Cewek aneh
"Revita ...!" Suara melengking nan nyaring itu menggelegar di koridor sekolah, sehingga seluruh siswa yang berada di area itu sontak menoleh ke sumber suara.
Namun anak yang dipanggil Revita itu tidak menggubris orang yang meneriaki namanya dengan lantang, dan terus berjalan cepat.
"Revita ...!!" Orang itu lagi-lagi berteriak kencang dan membuat dirinya benar-benar menjadi objek pasang mata. Kedua tangan Revita terkepal. Kepalanya menunduk dalam untuk menghindari tatapan aneh di sekitarnya. Langkahnya kian tegap dan cepat, diiringi mulut yang bergumam kesal untuk menyumpah serapah orang di belakang sana.
"Revitaaa ...! Tungguu ...!!!"
Akhirnya orang yang terus mengejar Revita sampai di depan kelasnya. Napasnya terlihat memburu.
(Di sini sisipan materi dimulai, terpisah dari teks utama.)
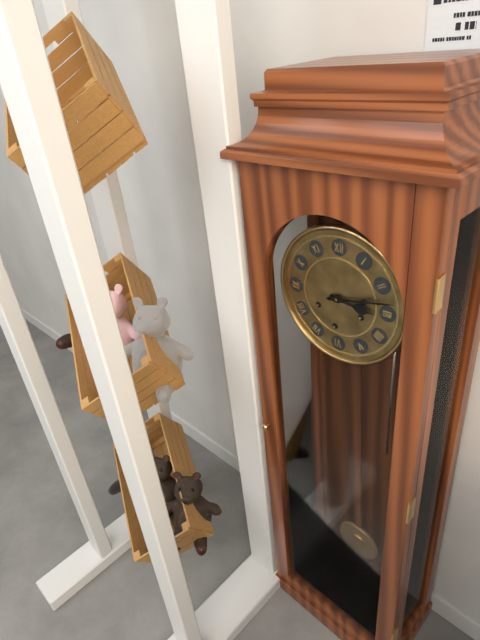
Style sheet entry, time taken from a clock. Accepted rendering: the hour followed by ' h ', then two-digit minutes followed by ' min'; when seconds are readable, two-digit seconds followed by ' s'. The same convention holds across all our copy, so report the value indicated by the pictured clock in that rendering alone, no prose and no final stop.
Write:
3 h 13 min
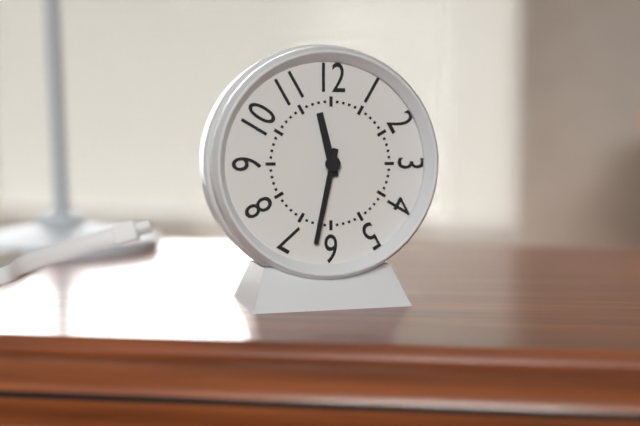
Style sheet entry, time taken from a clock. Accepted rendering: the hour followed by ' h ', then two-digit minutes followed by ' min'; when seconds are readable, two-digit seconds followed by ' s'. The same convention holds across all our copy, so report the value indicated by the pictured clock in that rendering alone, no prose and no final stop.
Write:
11 h 32 min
Kulit wajahnya yang putih tampak memerah kesal. Keringatnya bahkan telah sampai ke mana-mana. Padahal ini masih pukul enam pagi lewat dua puluh menit. Masa bodo dengan badannya yang seperti ikan asin.
"Revitaaa!!!" Orang itu melangkah tegap dengan kaki yang sengaja dihentak-hentakkan. Dadanya terlihat naik turun dengan napas yang tidak beraturan. Ia juga menulikan telinga karena semburan protes akibat suaranya yang melengking dari teman-teman kelasnya.
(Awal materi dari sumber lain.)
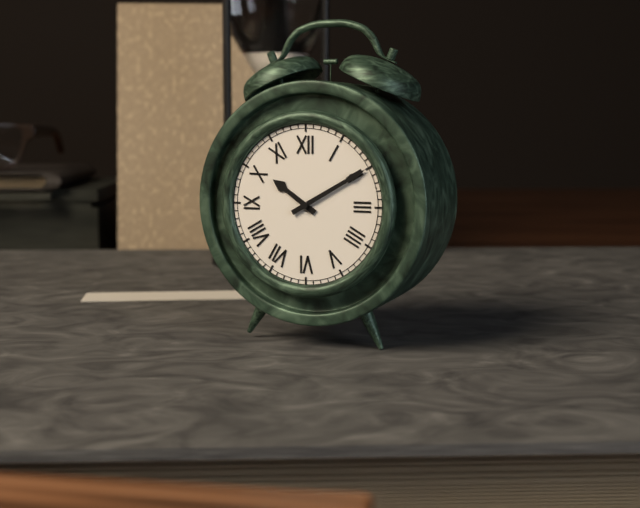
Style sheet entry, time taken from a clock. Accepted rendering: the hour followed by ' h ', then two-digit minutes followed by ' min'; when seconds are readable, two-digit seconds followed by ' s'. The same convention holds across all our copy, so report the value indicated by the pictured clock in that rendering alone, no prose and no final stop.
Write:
10 h 10 min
"Revita! Gue gak mau tahu. Lo harus tanggung jawab!" teriaknya kepada Revita yang telah duduk manis di tempatnya. Sementara Revita tetap bergeming dan menghiraukan ocehan itu.
"REVITA!!!" Kini suara itu lebih tinggi beberapa oktaf, sehingga seluruh teman kelasnya langsung menyumpahinya dengan nama-nama hewan yang ada di kebun binatang.
Mau tidak mau Revita yang tadinya tidak peduli akhirnya menoleh dan menatap orang itu tajam. Dirinya sangat tidak rela jika gendang telinganya rusak dengan sia-sia.
"Apaan sih? Gue sumpel lama-lama tuh mulut dengan kaus kaki Anam!" bentak Revita galak yang ikut-ikutan terserang emosi.
"Lo gila ya?! Gara-gara lo pagi-pagi telfon gue katanya udah jam tujuh lebih, gue sampai belum make up! Belum sisiran! Belum pakai deodoran! Belum ini belum itu. Dan lo tahu? Gegara lo juga gue mandi cuma lima menit! Bayangin! Lima menit! Sama banci Thailand aja kalah gue, Rep!" cerocos Novi menggebu-gebu dengan napas yang semakin memburu.
Revita langsung berdecak kesal dengan memutar bola matanya kesal. Temannya itu memang tidak punya rasa terima kasih.
"Siapa suruh nyuruh gue buat bangunin pagi?" ketus Revita.
"Ya tapi gak sepagi ini juga! Jahat lo kelewatan tahu gak!"
"Siapa suruh gak bangun sendiri?" timpal Revita lagi.
"Kan gue nge-kos! Gak ada yang bangunin gue!"
"Siapa suruh nge-kos!"
"Kan rumah gue jauh!"
"Siapa suruh punya rumah jauh-jauh?"
"Revitaaa!!! Kok lu nyebelin sih! Harusnya gue yang marah ke lo!"
"Siapa suruh lo marah ke gue?"
"REVITAAA ...!!!"
Lontaran demi lontaran pertengkaran panas itu terus terjadi sampai bel masuk pelajaran pertama berdentang. Hal itu membuat Revita bernapas sedikit lega karena telinganya bisa terselamatkan dari racauan Novi yang tak henti-hentinya mengoceh.
Revita langsung menegapkan punggungnya saat guru mata pelajaran pertama memasuki kelas. Di sisi lain, Novi masih saja meracau dengan gumaman yang tidak begitu jelas, membuat Revita kehilangan konsentrasi saat Pak Rahman menjelaskan materi.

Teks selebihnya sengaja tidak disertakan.